**What this task involves**
Please answer from the abstract on stellar eruptions: besides magnetic energy, which physical parameter does the described approach converge on?

Properties Determining Eruption Initiation and Planeto-Effectiveness of Eruptive Transients in Magnetically Active Stars
Abstract
We present a combined theoretical and data analysis approach to, first, understand why magnetic eruptions and corresponding ejecta are triggered in strong-field regions of the Sun and magnetically active stars and, second, assess the key physical parameters responsible for the planeto-effectiveness of these eruptions, both on Earth and in other (exo-)planets. This approach converges on one physical parameter besides magnetic energy, at least for stellar coronae of high magnetic Reynolds numbers allowing this parameter to be conserved even under confined energy release: magnetic helicity. Helicity, via the magnetic energy-helicity diagram, should be treated equally with magnetic energy. Due to magnetic helicity accumulation in solar active regions and its inverse cascading, solar - and stellar, correspondingly - eruptions may become inevitable after a certain 'point-of-no-return' is reached. We identify this critical instant as the time when magnetic polarity inversion lines in active-region photospheres accumulate fluxes that generate fields stronger than local equipartition values. Furthermore, using the conserved helicity budgets we abstractly model post-eruption flux ropes and their transit through astrospheres, reaching exoplanets and compressing their magnetospheres via magnetic pressure effects. A rudimentary validation between the near-Sun and L1 axial magnetic field values of these data-constrained flux ropes is encouraging and allows us to further constrain scaling laws appropriate for the astrospheric transit of these ropes. Importantly, we also find that exoplanets orbiting magnetically active dwarf stars at orbital radii that are fractions of an astronomical unit seem to be strong contenders for eruption-driven atmospheric erosion that may gradually even deprive them from their atmospheres. Some famous exoplanet cases are examined under this prism. Future improvements are expected by widely anticipated space- (Parker Solar Probe and Solar Orbiter) and ground-based (Daniel K. Inouye Solar Telescope) observations.

**Supplied information**
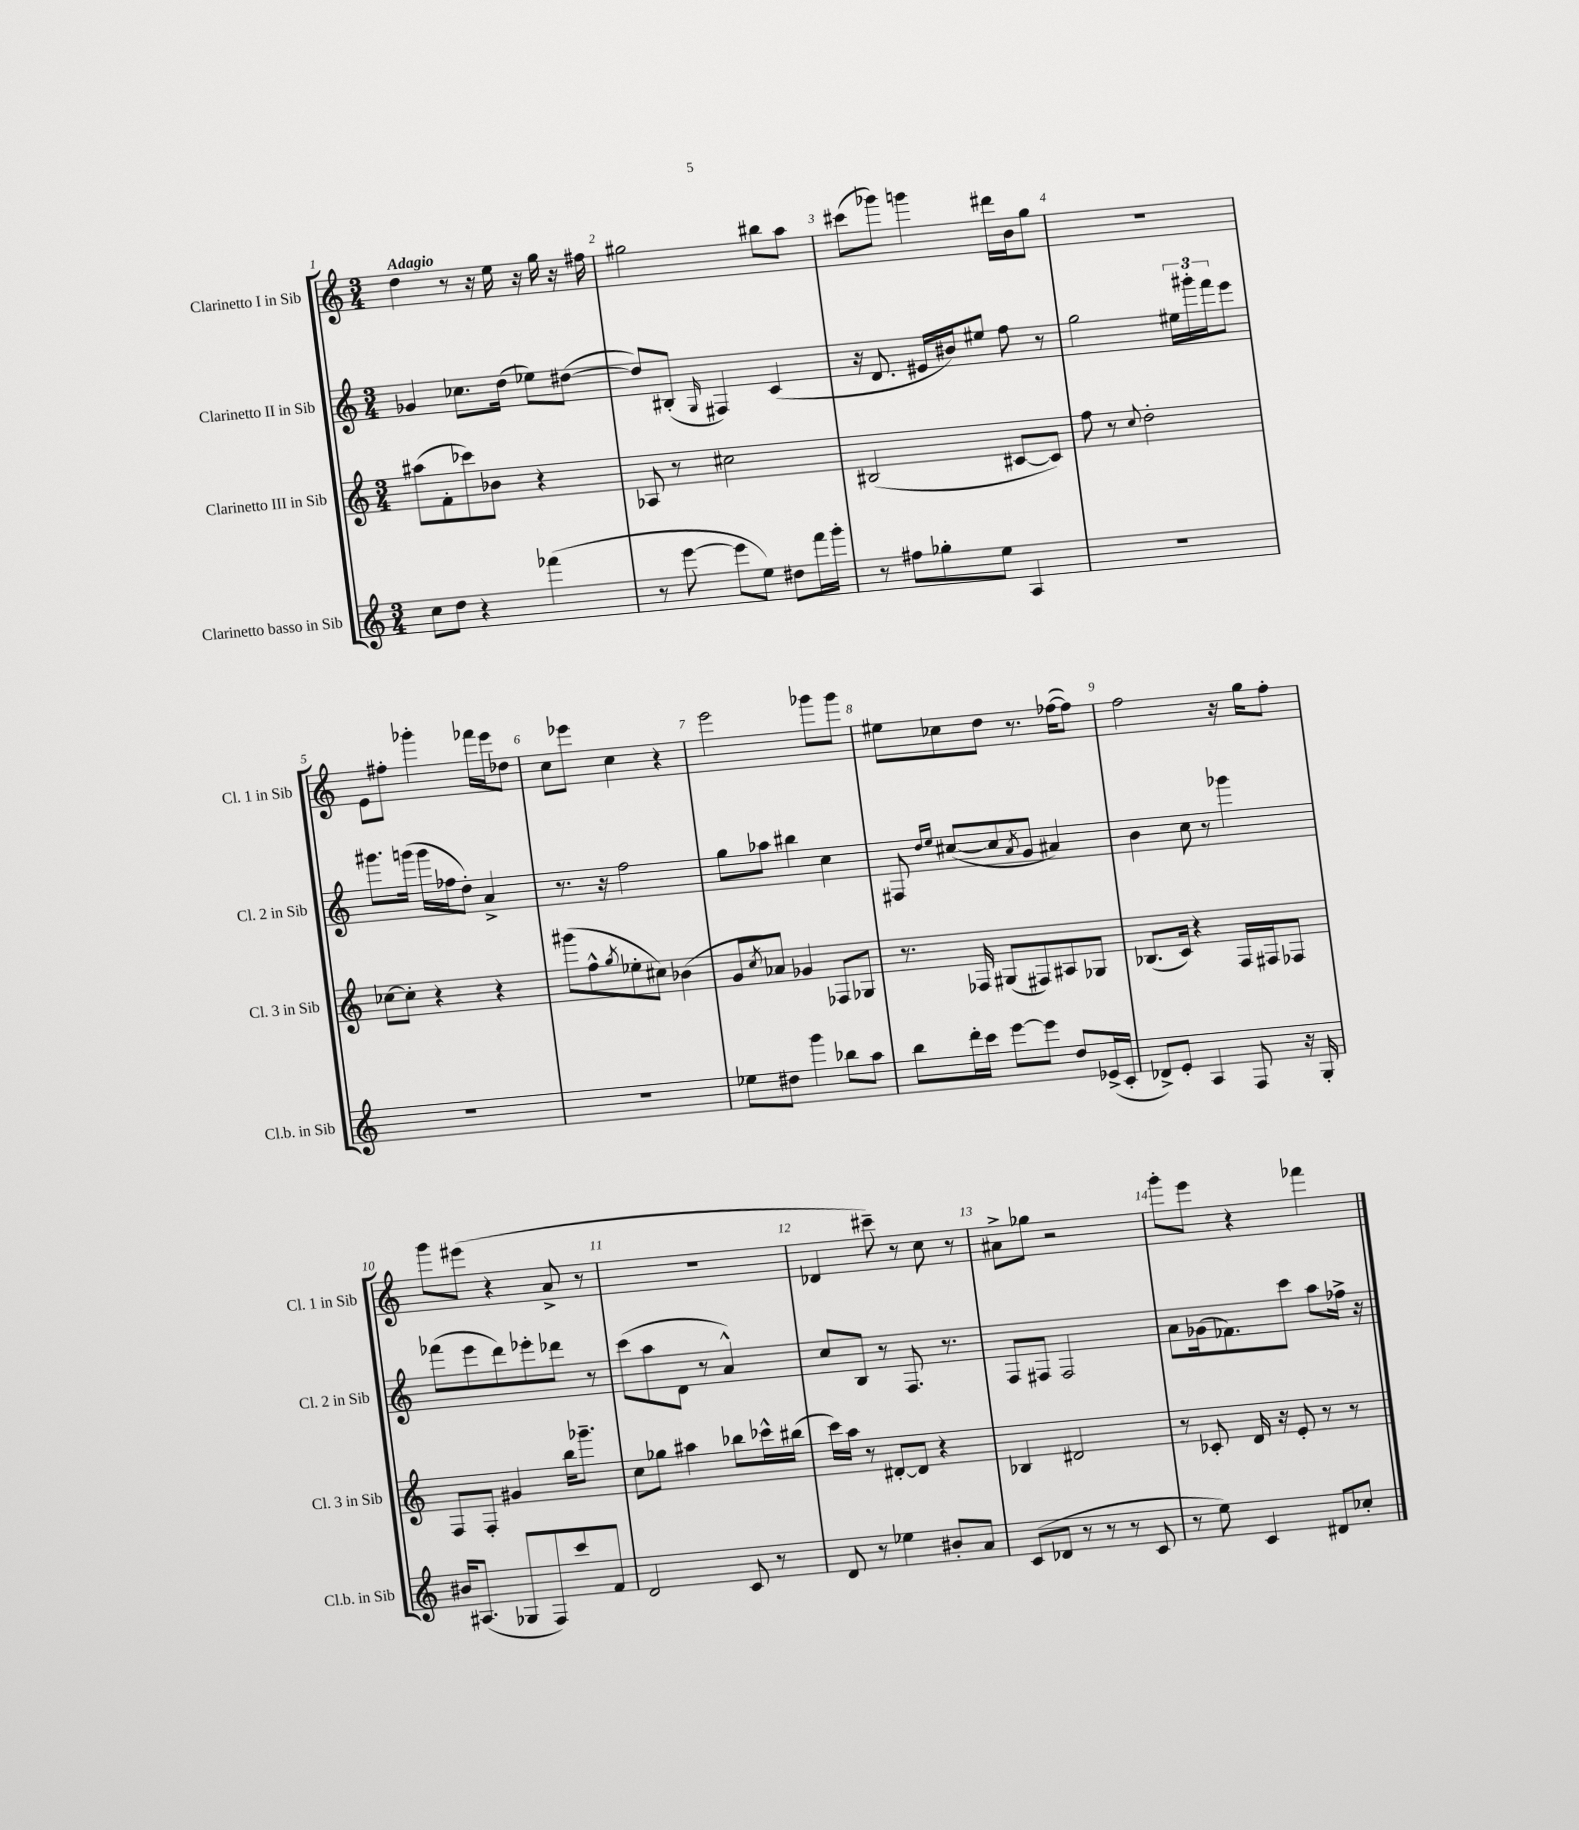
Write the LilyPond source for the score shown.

**Full response**
Magnetic helicity.